What is required :: Exactly the lines from the beginning of the records to the line with "In Table 1 are", both ends included, are to be given again, and pictures are to be left out.

(Extracted page text data)
##############################
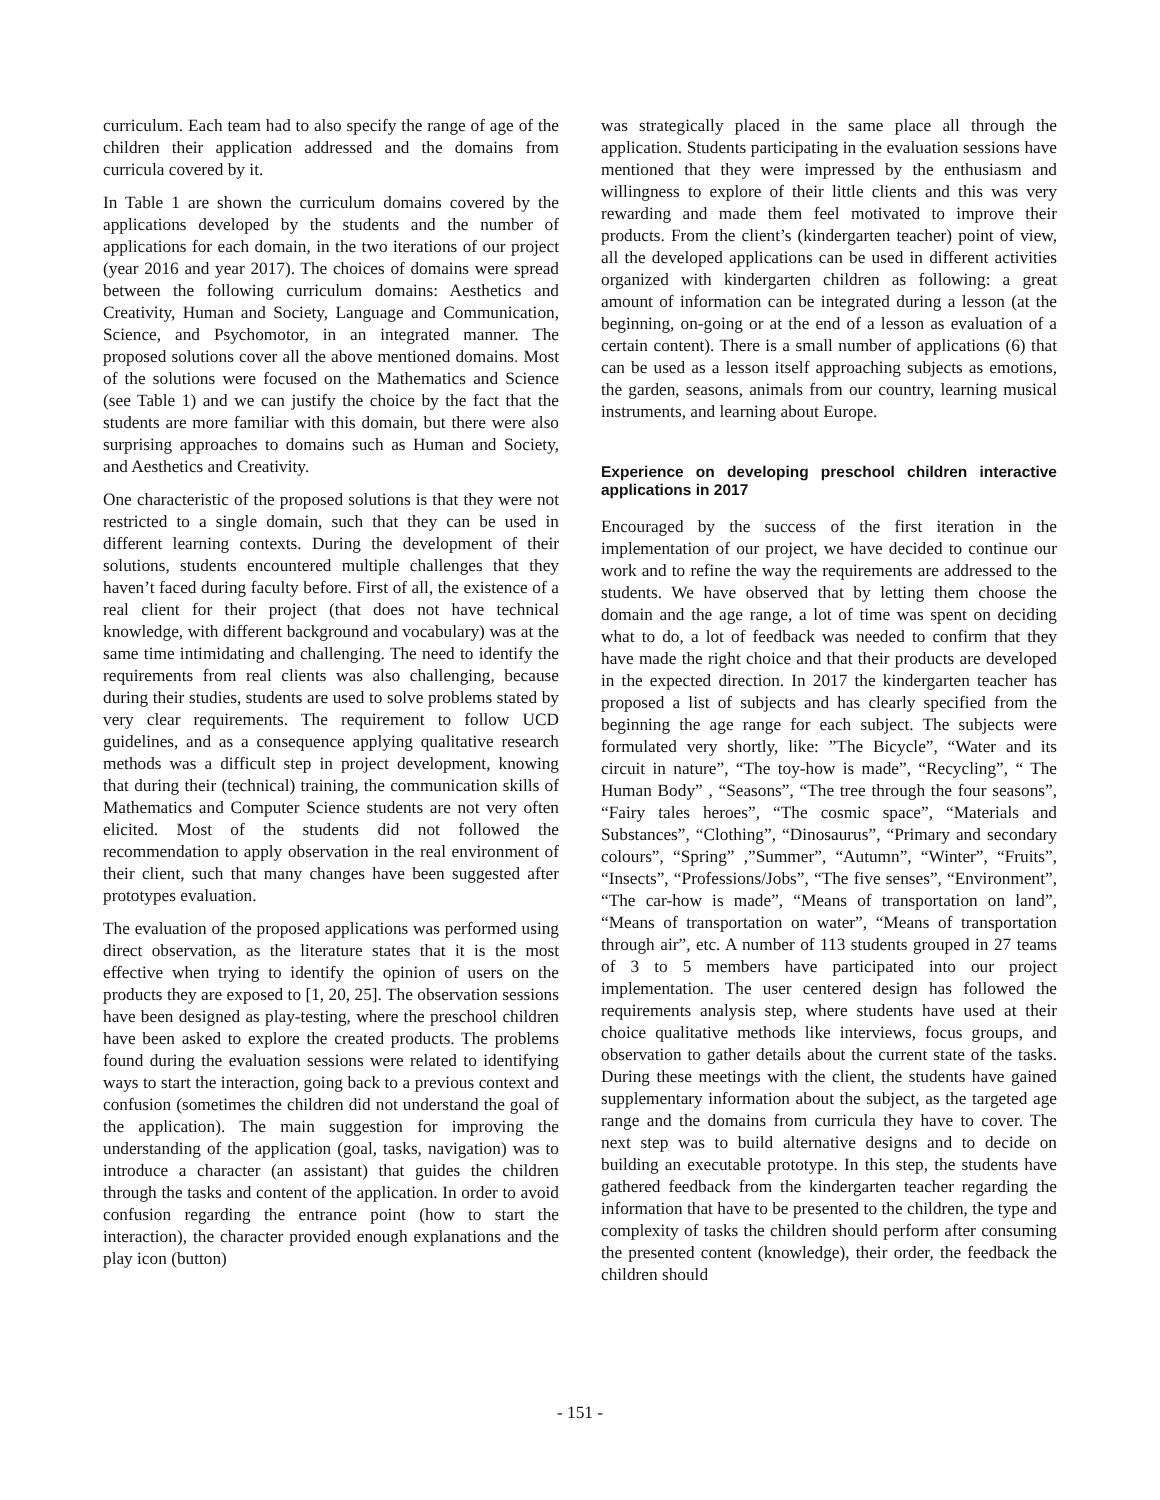curriculum. Each team had to also specify the range of age of the children their application addressed and the domains from curricula covered by it.
In Table 1 are shown the curriculum domains covered by the applications developed by the students and the number of applications for each domain, in the two iterations of our project (year 2016 and year 2017). The choices of domains were spread between the following curriculum domains: Aesthetics and Creativity, Human and Society, Language and Communication, Science, and Psychomotor, in an integrated manner. The proposed solutions cover all the above mentioned domains. Most of the solutions were focused on the Mathematics and Science (see Table 1) and we can justify the choice by the fact that the students are more familiar with this domain, but there were also surprising approaches to domains such as Human and Society, and Aesthetics and Creativity.
One characteristic of the proposed solutions is that they were not restricted to a single domain, such that they can be used in different learning contexts. During the development of their solutions, students encountered multiple challenges that they haven’t faced during faculty before. First of all, the existence of a real client for their project (that does not have technical knowledge, with different background and vocabulary) was at the same time intimidating and challenging. The need to identify the requirements from real clients was also challenging, because during their studies, students are used to solve problems stated by very clear requirements. The requirement to follow UCD guidelines, and as a consequence applying qualitative research methods was a difficult step in project development, knowing that during their (technical) training, the communication skills of Mathematics and Computer Science students are not very often elicited. Most of the students did not followed the recommendation to apply observation in the real environment of their client, such that many changes have been suggested after prototypes evaluation.
The evaluation of the proposed applications was performed using direct observation, as the literature states that it is the most effective when trying to identify the opinion of users on the products they are exposed to [1, 20, 25]. The observation sessions have been designed as play-testing, where the preschool children have been asked to explore the created products. The problems found during the evaluation sessions were related to identifying ways to start the interaction, going back to a previous context and confusion (sometimes the children did not understand the goal of the application). The main suggestion for improving the understanding of the application (goal, tasks, navigation) was to introduce a character (an assistant) that guides the children through the tasks and content of the application. In order to avoid confusion regarding the entrance point (how to start the interaction), the character provided enough explanations and the play icon (button)
was strategically placed in the same place all through the application. Students participating in the evaluation sessions have mentioned that they were impressed by the enthusiasm and willingness to explore of their little clients and this was very rewarding and made them feel motivated to improve their products. From the client’s (kindergarten teacher) point of view, all the developed applications can be used in different activities organized with kindergarten children as following: a great amount of information can be integrated during a lesson (at the beginning, on-going or at the end of a lesson as evaluation of a certain content). There is a small number of applications (6) that can be used as a lesson itself approaching subjects as emotions, the garden, seasons, animals from our country, learning musical instruments, and learning about Europe.
Experience on developing preschool children interactive applications in 2017
Encouraged by the success of the first iteration in the implementation of our project, we have decided to continue our work and to refine the way the requirements are addressed to the students. We have observed that by letting them choose the domain and the age range, a lot of time was spent on deciding what to do, a lot of feedback was needed to confirm that they have made the right choice and that their products are developed in the expected direction. In 2017 the kindergarten teacher has proposed a list of subjects and has clearly specified from the beginning the age range for each subject. The subjects were formulated very shortly, like: ”The Bicycle”, “Water and its circuit in nature”, “The toy-how is made”, “Recycling”, “ The Human Body” , “Seasons”, “The tree through the four seasons”, “Fairy tales heroes”, “The cosmic space”, “Materials and Substances”, “Clothing”, “Dinosaurus”, “Primary and secondary colours”, “Spring” ,”Summer”, “Autumn”, “Winter”, “Fruits”, “Insects”, “Professions/Jobs”, “The five senses”, “Environment”, “The car-how is made”, “Means of transportation on land”, “Means of transportation on water”, “Means of transportation through air”, etc. A number of 113 students grouped in 27 teams of 3 to 5 members have participated into our project implementation. The user centered design has followed the requirements analysis step, where students have used at their choice qualitative methods like interviews, focus groups, and observation to gather details about the current state of the tasks. During these meetings with the client, the students have gained supplementary information about the subject, as the targeted age range and the domains from curricula they have to cover. The next step was to build alternative designs and to decide on building an executable prototype. In this step, the students have gathered feedback from the kindergarten teacher regarding the information that have to be presented to the children, the type and complexity of tasks the children should perform after consuming the presented content (knowledge), their order, the feedback the children should
- 151 -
##############################
Result below ::
curriculum. Each team had to also specify the range of age of the children their application addressed and the domains from curricula covered by it.
In Table 1 are shown the curriculum domains covered by the applications developed by the students and the number of applications for each domain, in the two iterations of our project (year 2016 and year 2017). The choices of domains were spread between the following curriculum domains: Aesthetics and Creativity, Human and Society, Language and Communication, Science, and Psychomotor, in an integrated manner. The proposed solutions cover all the above mentioned domains. Most of the solutions were focused on the Mathematics and Science (see Table 1) and we can justify the choice by the fact that the students are more familiar with this domain, but there were also surprising approaches to domains such as Human and Society, and Aesthetics and Creativity.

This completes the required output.